Tanto para los creyentes en dios como para quienes no lo son, la existencia de un ser superior al hombre es uno de los dilemas filosóficos de mayor complejidad a ser abordados. Dado el alcance académico de este artículo, no pretendemos inmiscuirnos en consideraciones éticas o morales alrededor de las convicciones que cada persona tenga sea para profesar una religión o para abstenerse de hacerlo.
Decimos “problema” pues al enfrentarnos a un “algo” que no puede ser desarrollado racionalmente, es indispensable al menos identificar aproximaciones que no dejen a los practicantes en absoluta indefensión lógica; la relativa estará presente en todo momento. Esto es difícil, ya que mientras más “creyente” es un individuo más resistente es a razonar; de hecho, el fundamentalismo en todas las religiones es sinónimo de dislate e ignorancia. ¿Acaso hay diferencia alguna entre la sinrazón islámica y la católica?
Para los cristianos en general y los católicos en particular, la presencia de Dios entre los hombres es de orden epilogal a la luz de la teorización de santo Tomás. Sus ideas se resumen en el imperativo de un “ser necesario” para que todo exista. En otras palabras, nada existiría frente a la inexistencia de un ente – Dios – que existe por sí mismo… “o existe un ser necesario, o nada existiría”. Tan sui-géneris acercamiento místico obliga a aceptar, de manera irracional, la sujeción del hombre a un-otro ser etéreo, lo cual contradice la autonomía y la libertad humanas, que son de su propia esencia. Filosóficamente, la teoría tomista tiene su origen en la doctrina platónica. Sin embargo, la diferencia básica, según algunos autores, radica en que el griego no llega a distinguir las perfecciones trascendentales – verdad y bondad – de aquellas de mero predicamento que son finitas. Por ende, para Platón no hay un único dios.

§ **Tareas pendientes**:
#1 Copia del fragmento sobre la existencia de Dios el pasaje que empieza con las palabras "Tanto para los" y termina con "abstenerse de hacerlo.".
#2 Responde estas preguntas según el fragmento sobre la existencia de Dios:
(a) Según la teorización de santo Tomás, ¿qué tiene que existir para que todo exista?
(b) ¿En qué doctrina tiene su origen la teoría tomista?
(c) ¿De qué dos cosas es sinónimo el fundamentalismo en todas las religiones?

§ **Datos extraídos**:

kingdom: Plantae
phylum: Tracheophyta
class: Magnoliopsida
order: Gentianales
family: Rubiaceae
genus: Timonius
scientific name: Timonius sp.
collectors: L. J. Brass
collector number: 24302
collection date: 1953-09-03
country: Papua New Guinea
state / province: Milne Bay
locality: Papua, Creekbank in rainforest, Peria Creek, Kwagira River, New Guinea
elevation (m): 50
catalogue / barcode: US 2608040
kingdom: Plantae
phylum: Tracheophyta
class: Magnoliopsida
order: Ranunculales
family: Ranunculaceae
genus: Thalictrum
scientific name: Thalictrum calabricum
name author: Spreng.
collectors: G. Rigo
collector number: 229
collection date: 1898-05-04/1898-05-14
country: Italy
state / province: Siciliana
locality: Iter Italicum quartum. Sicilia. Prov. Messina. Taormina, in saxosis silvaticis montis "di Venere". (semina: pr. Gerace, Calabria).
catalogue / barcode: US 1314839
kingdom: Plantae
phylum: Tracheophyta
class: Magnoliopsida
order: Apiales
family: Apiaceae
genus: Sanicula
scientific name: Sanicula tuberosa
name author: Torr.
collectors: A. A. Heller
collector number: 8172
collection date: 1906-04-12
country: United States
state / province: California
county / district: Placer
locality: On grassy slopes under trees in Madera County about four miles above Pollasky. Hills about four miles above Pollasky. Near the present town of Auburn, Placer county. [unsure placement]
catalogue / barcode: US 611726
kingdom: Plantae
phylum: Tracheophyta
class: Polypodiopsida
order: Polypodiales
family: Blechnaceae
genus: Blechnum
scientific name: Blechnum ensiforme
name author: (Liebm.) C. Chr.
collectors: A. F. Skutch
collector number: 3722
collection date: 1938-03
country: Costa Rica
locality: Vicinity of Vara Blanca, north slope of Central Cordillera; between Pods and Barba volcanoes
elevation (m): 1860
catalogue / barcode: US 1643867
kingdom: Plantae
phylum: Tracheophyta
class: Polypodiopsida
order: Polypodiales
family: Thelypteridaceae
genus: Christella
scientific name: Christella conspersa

§ **Soluciones**:
#1
Tanto para los creyentes en dios como para quienes no lo son, la existencia de un ser superior al hombre es uno de los dilemas filosóficos de mayor complejidad a ser abordados. Dado el alcance académico de este artículo, no pretendemos inmiscuirnos en consideraciones éticas o morales alrededor de las convicciones que cada persona tenga sea para profesar una religión o para abstenerse de hacerlo.

#2
(a) Un "ser necesario", es decir, Dios, un ente que existe por sí mismo.
(b) En la doctrina platónica.
(c) De dislate e ignorancia.